The researchers used their own methodology based on a fully automated personality analytics approach: “Up to now, narcissism values have almost exclusively been collected via self-assessment questionnaires,” they explain. “Our study was conducted via a home-made AI-algorithm that evaluated the subjects’ formulated answers to open-ended questions through text analysis”.
The idea of the study emerged after investors expressed concerns on the integrity of top-level managers of firms they were investing in: “They told us that their portfolio losses over the last years were always connected to fraud or non-integrate behaviors from CFOs and CEOs,” both startuppers recall. “They therefore asked us to help assessing narcissism, as it costs billions of damages to companies worldwide.”
The surveyed population included 2,510 managers, 734 of them at board level. “Narcissism is widespread in management, much more so than in the entire population,” the study finds. “This tendency has by no means diminished with New Work and other modern management methods”.

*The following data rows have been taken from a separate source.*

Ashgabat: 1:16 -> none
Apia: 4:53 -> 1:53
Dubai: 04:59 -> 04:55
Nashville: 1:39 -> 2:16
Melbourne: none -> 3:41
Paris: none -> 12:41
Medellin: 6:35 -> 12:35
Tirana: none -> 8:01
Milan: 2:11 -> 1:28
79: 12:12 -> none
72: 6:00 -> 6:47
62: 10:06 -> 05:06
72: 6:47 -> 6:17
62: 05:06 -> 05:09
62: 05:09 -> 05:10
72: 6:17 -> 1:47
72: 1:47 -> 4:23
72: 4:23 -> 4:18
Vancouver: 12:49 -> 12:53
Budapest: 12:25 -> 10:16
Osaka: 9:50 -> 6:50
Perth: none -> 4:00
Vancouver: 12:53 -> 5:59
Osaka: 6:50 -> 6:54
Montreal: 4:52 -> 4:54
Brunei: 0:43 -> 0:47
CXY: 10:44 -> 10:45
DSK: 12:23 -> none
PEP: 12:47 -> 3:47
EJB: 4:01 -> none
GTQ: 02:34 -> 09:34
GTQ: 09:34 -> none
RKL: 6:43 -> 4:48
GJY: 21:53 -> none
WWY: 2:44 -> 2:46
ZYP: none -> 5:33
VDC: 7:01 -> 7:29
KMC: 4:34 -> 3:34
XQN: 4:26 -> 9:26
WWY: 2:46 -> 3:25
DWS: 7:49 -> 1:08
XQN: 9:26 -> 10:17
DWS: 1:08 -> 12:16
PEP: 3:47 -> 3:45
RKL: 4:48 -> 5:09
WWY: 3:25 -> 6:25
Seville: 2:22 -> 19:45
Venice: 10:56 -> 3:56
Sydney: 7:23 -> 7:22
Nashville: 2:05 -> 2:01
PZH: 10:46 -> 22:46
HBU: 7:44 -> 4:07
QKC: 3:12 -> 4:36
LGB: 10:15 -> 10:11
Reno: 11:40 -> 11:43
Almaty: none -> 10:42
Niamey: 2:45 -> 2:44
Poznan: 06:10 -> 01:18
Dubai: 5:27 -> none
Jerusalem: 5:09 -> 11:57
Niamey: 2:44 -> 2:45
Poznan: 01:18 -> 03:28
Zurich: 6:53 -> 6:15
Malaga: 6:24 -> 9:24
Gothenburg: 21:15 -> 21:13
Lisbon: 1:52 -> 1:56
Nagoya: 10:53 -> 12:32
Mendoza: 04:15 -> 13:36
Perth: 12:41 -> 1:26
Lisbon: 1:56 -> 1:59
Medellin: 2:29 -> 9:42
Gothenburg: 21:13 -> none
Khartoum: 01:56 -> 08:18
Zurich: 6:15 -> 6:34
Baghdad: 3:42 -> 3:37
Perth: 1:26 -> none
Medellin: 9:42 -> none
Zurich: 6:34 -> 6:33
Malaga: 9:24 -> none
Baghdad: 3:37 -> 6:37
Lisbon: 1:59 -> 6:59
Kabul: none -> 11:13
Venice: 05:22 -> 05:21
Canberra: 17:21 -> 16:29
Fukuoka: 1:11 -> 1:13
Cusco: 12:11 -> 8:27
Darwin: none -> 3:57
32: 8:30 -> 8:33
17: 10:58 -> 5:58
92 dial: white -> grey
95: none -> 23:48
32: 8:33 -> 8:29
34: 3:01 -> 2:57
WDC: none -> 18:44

Women in top management have significantly lower narcissistic scores than men.Survey on narcissism
Companies still favor male-dominance
Unfortunately, “many companies tolerate self-promoters in their ranks,” the document adds. “But they continue to convey the ideal of the successful male-dominant manager also known as ‘classic alpha-male leader’ in their promotion programs – and lose talent as a result.”
Another finding says that “there is a perfect correlation between narcissism and leadership emergence”, as the highest narcissism scores are found in top management “the more narcissistic, the higher up the career ladder you go,” the survey notes.
But the study also shows “that women in top management have significantly lower average scores than men.”
However, their authors notice that narcissism is widely spread among young generations: “The data show it is young men – and even women of the under-30 generation – who scored the highest level in narcissism,” they write. “The most extreme scores were found in men around 30. This is what we call ‘the young bull phenomenon’”.
Hence, the researchers suggest that companies “need to prepare for a more narcissistic generation to come and should analyze this trait when hiring and promoting people”.
Founded in 2018, Zortify headquarters in the Luxembourg City Incubator and operates a German branch in Cologne. The 10 -person company provides assessment and recruitment solutions on personnel selection, transformation processes, cultural development and leadership, based on artificial intelligence and text analysis, to companies including banks and investment management companies.